Below are descriptions of a couple of the available systems.

• The Scrub System
  The Scrub System concerns maintaining privacy in textual documents. In field-structured databases, explicit identifiers, which provide a means to directly communicate with the person who is the subject of the data, appear within the data, grouped by a field name, such as {name, phone number}. Locating explicit identifiers in unrestricted text, however, becomes a problem unto itself. The Scrub System provides a new computational approach to locating and replacing personally identifying information in textual documents that extends beyond straight search-and-replace procedures, which was the previous norm. The system's approach is based on a model of how humans de-identify textual documents.

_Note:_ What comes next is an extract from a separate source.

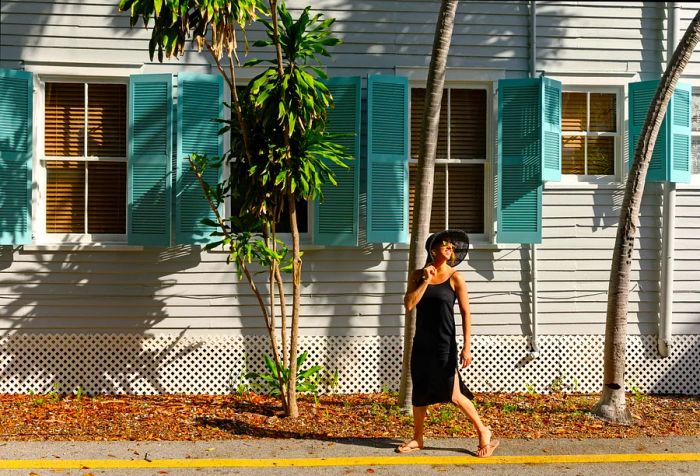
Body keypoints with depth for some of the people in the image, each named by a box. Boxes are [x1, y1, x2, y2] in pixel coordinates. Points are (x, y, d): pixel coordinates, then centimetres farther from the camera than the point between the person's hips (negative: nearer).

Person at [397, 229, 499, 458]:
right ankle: (417, 439, 26)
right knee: (419, 392, 12)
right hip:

The basic idea is a system of detectors work in parallel, where each detector specializes in recognizing a particular kind of explicit identifier.

  While the Scrub System was proven to be quite effective, accurately locating 98-100% of all explicit identifiers found in letters to referring physicians, the final analysis reveals that de-identifying textual documents (i.e., removal of explicit identifiers) is not sufficient to ensure anonymity. Therefore, Scrub is not an anonymous database system. Nonetheless, de-identifying textual documents remains in great demand primarily due to archives of email messages, personal web pages and other information found on the World Wide Web.

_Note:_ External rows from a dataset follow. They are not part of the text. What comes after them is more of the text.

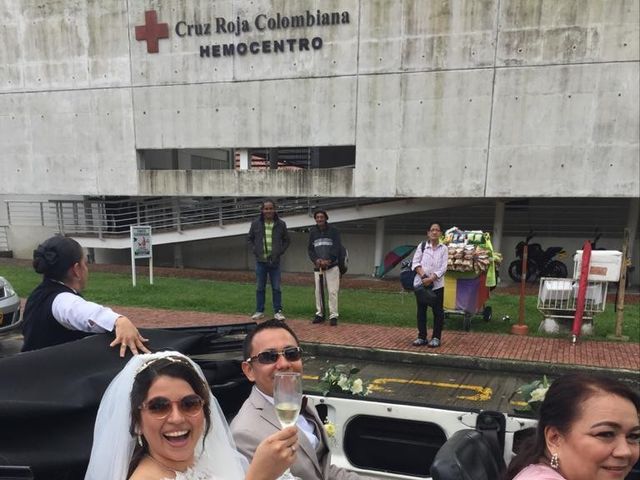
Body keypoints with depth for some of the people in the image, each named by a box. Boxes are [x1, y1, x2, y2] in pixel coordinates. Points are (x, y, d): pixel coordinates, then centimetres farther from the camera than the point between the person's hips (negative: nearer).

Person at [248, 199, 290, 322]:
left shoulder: (281, 224, 0)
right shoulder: (256, 223, 0)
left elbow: (286, 240, 9)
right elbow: (249, 238, 11)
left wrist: (280, 252, -3)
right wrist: (255, 251, -1)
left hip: (275, 261, -1)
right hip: (260, 261, 1)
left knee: (276, 288, 4)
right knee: (260, 288, 8)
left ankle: (278, 311, 13)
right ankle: (259, 311, 19)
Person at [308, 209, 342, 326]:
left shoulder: (333, 231, 1)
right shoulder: (312, 232, 10)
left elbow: (337, 248, -5)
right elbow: (310, 249, 8)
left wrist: (328, 260, -18)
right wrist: (316, 260, -12)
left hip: (332, 266, -3)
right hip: (317, 267, 3)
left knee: (332, 291, -6)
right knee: (318, 291, 6)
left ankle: (333, 315, -2)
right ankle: (320, 314, 15)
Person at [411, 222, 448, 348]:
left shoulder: (444, 248, 1)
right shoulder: (421, 246, 4)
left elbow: (443, 268, -6)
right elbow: (415, 263, -2)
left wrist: (431, 279, -18)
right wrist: (423, 275, -17)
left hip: (437, 284, -1)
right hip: (421, 283, 1)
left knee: (438, 311, 3)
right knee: (421, 310, 6)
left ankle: (436, 337, 13)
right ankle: (422, 337, 16)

• The Datafly I and Datafly II Systems
  The Datafly Systems concerns field-structured databases. Both Datafly I and Datafly II systems use computational disclosure techniques to maintain anonymity in entity-specific data by automatically generalizing, substituting and removing information as appropriate without losing many of the details found within the data. Decisions are made at the attribute (field) and tuple (record) level at the time of database access, so the approach can be used on the fly in role-based security within an institution, and in batch mode for exporting data from an institution. Organizations often release person-specific data with all explicit identifiers, such as name, address, phone number, and social security number, removed in the incorrect belief that the identity of the individuals is protected because the resulting data look anonymous. However, in most of these cases, the remaining data can be used to re-identify individuals by linking or matching the data to other databases or by looking at unique characteristics found in the attributes and tuples of the database itself. When these less apparent aspects are taken into account, as is done in my Datafly II System, each released tuple can be made to ambiguously map to many possible people, providing a level of anonymity that the data provider determines.

  This model of protection is termed k-map protection. In the Datafly I and Datafly II systems, the k is enforced on the data itself, resulting in a special form of k-map protection called k-anonymity. This is attractive because adherence to k-anonymity can be determined by the data holder’s data alone and does not require omniscience. Further, in the Datafly System the data holder assigns to each attribute, the amount of tolerance for distortion that is desirable and the amount of protection necessary. In this way, the Datafly systems transform the disclosure limitation problem into an optimization problem. As a consequence, the final results are auately protected while remaining useful to the recipient. It is shown that Datafly is an anonymous database system.